■ What the task requires ■
Copy out, unchanged, the stretch of lines from the one containing "Maioneza este un" through the one containing "dezechilibrate din punct", both included.

Start of Extracted information

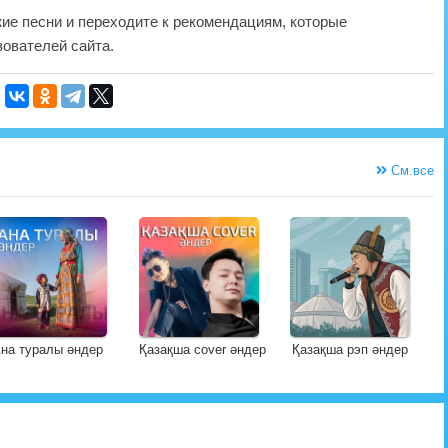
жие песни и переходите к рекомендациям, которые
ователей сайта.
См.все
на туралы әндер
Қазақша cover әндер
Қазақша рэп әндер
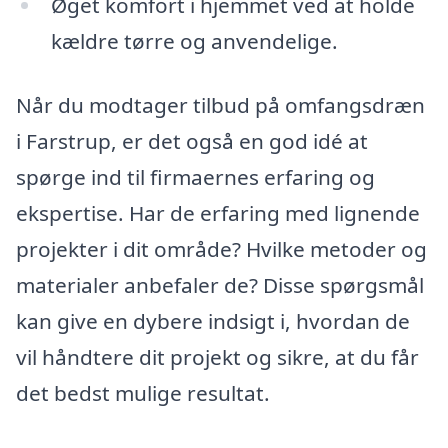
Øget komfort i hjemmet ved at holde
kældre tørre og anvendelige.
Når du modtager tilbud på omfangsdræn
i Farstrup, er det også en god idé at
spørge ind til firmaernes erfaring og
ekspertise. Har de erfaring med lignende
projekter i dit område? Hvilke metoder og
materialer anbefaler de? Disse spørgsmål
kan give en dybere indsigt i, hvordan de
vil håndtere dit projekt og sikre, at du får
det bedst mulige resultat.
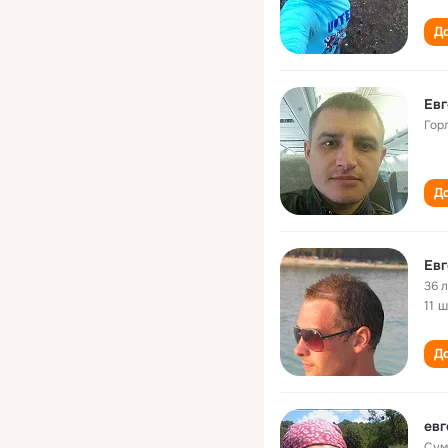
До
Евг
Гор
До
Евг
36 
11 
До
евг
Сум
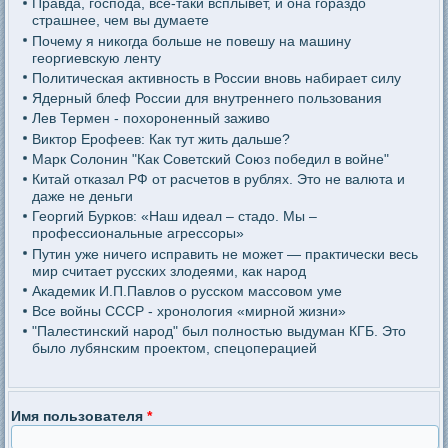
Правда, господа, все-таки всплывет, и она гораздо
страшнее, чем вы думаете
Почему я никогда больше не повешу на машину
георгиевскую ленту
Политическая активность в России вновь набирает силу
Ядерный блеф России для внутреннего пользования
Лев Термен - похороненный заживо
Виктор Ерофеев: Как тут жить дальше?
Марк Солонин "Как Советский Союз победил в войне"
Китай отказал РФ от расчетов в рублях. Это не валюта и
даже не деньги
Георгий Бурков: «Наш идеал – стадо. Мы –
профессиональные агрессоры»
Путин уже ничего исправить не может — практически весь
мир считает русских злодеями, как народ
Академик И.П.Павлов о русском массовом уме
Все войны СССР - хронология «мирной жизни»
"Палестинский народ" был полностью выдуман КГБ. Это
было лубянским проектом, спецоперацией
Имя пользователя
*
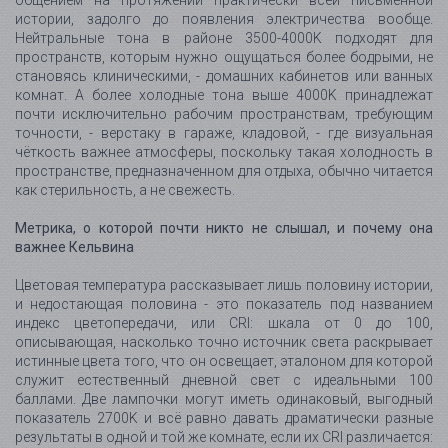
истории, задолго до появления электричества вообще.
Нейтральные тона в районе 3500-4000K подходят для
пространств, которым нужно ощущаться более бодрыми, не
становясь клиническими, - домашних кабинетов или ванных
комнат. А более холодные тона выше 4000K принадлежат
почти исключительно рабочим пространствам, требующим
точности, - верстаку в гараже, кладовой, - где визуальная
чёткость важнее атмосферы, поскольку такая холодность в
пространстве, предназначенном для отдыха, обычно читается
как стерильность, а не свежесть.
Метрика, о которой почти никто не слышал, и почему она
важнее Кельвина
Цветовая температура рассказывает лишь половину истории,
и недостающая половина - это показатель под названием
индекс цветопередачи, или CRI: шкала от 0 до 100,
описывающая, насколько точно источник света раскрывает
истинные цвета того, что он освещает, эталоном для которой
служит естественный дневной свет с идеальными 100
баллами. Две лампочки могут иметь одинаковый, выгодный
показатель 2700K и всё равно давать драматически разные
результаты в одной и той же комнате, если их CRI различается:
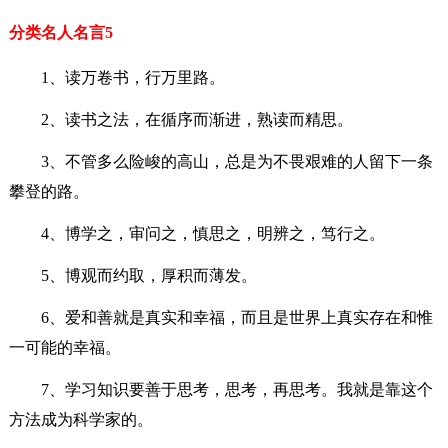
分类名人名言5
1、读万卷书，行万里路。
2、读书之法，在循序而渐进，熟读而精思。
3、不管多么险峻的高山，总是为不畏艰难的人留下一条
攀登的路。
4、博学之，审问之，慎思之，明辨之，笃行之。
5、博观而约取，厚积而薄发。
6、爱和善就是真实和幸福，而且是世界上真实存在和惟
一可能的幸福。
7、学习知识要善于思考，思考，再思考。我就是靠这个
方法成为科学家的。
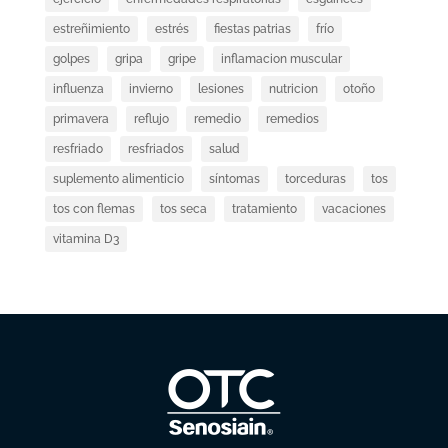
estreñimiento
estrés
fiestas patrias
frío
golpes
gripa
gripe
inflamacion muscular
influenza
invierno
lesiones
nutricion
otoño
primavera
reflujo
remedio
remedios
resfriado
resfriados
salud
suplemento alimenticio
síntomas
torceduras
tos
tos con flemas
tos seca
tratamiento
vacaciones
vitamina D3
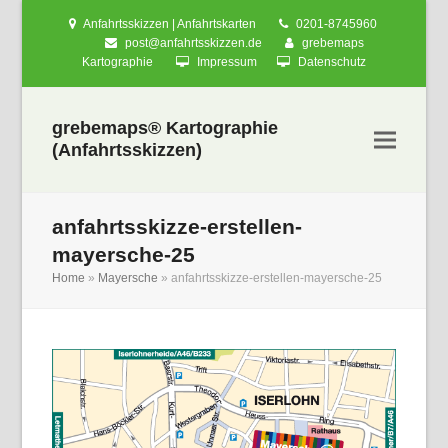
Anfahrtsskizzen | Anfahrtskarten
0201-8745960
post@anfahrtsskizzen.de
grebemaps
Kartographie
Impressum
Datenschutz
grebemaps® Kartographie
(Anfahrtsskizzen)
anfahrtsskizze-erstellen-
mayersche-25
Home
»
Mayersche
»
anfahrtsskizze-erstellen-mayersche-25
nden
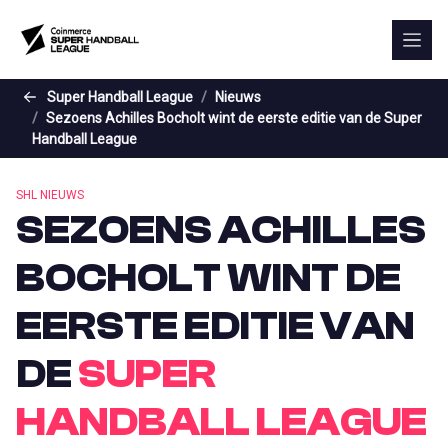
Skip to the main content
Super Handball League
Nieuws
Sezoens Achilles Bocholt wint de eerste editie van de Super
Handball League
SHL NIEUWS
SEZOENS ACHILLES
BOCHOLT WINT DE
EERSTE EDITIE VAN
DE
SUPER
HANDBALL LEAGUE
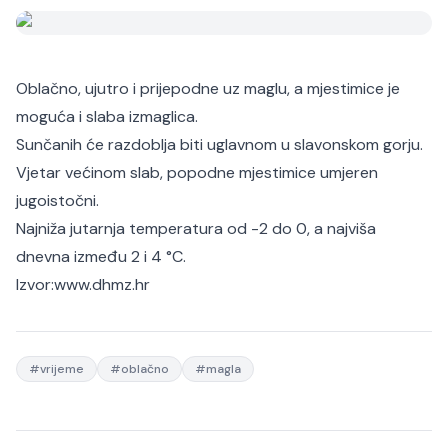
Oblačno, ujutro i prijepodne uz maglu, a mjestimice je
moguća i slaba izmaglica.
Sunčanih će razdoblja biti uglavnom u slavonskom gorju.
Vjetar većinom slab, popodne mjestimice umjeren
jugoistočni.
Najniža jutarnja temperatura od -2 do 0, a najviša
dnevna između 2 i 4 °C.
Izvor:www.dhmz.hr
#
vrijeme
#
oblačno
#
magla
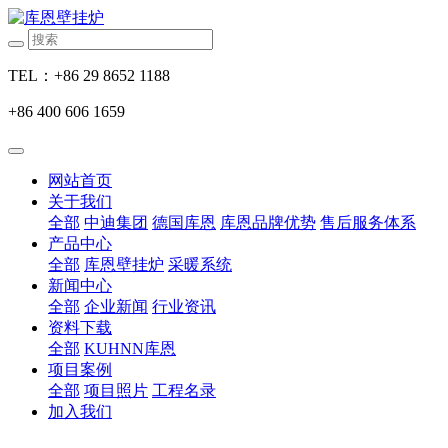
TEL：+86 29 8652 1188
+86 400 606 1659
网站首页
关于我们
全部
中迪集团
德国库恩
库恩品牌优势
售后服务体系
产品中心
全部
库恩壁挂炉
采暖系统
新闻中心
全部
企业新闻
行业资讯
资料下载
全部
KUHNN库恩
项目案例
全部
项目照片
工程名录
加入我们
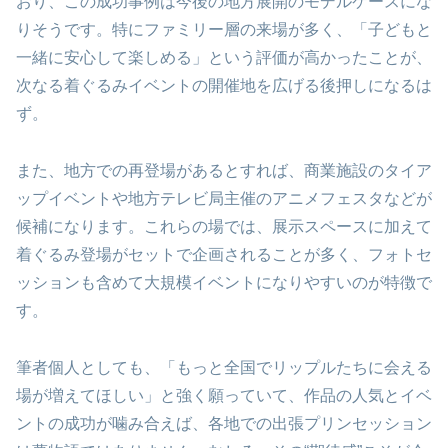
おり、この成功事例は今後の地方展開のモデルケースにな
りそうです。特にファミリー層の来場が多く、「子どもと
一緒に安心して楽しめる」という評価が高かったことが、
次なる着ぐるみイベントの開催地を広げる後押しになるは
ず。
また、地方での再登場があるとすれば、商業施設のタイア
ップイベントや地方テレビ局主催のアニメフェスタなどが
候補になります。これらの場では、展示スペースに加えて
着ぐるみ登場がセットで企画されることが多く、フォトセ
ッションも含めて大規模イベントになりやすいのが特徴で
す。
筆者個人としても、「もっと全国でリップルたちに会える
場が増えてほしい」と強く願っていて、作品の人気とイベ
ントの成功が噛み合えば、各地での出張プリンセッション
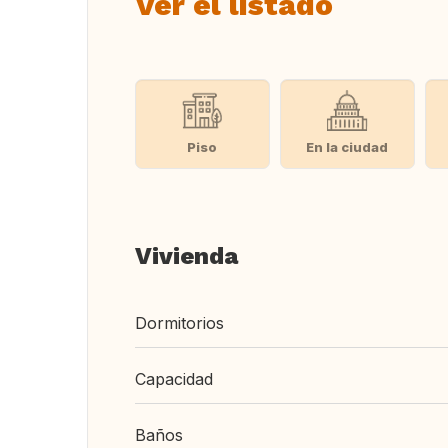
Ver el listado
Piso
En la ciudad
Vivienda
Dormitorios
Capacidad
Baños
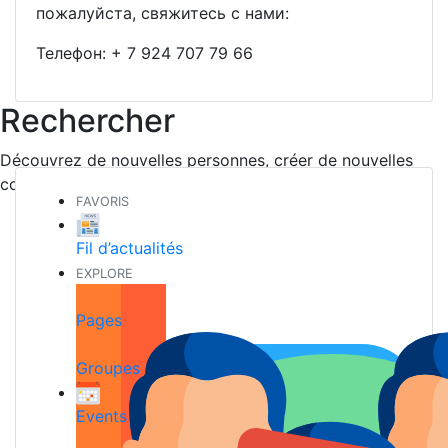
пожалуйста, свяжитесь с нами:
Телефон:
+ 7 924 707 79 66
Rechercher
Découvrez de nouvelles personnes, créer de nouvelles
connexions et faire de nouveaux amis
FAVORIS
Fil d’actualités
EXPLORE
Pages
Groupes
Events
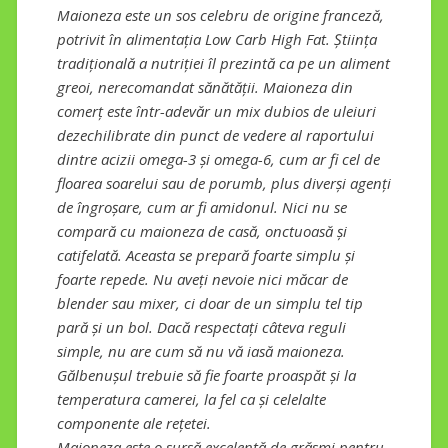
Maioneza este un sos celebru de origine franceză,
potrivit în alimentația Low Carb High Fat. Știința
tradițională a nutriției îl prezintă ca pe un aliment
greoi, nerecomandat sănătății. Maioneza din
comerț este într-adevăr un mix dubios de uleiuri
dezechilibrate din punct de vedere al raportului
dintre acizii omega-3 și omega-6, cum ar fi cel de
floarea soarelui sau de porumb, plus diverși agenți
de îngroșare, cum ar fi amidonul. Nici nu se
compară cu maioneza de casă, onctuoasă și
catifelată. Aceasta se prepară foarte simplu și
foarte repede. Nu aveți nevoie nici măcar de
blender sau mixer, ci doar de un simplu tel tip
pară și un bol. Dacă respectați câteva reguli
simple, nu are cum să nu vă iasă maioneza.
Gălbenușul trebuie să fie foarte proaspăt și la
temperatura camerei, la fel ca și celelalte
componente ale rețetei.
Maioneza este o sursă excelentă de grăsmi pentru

End of Extracted information

■ Response box ■
Maioneza este un sos celebru de origine franceză,
potrivit în alimentația Low Carb High Fat. Știința
tradițională a nutriției îl prezintă ca pe un aliment
greoi, nerecomandat sănătății. Maioneza din
comerț este într-adevăr un mix dubios de uleiuri
dezechilibrate din punct de vedere al raportului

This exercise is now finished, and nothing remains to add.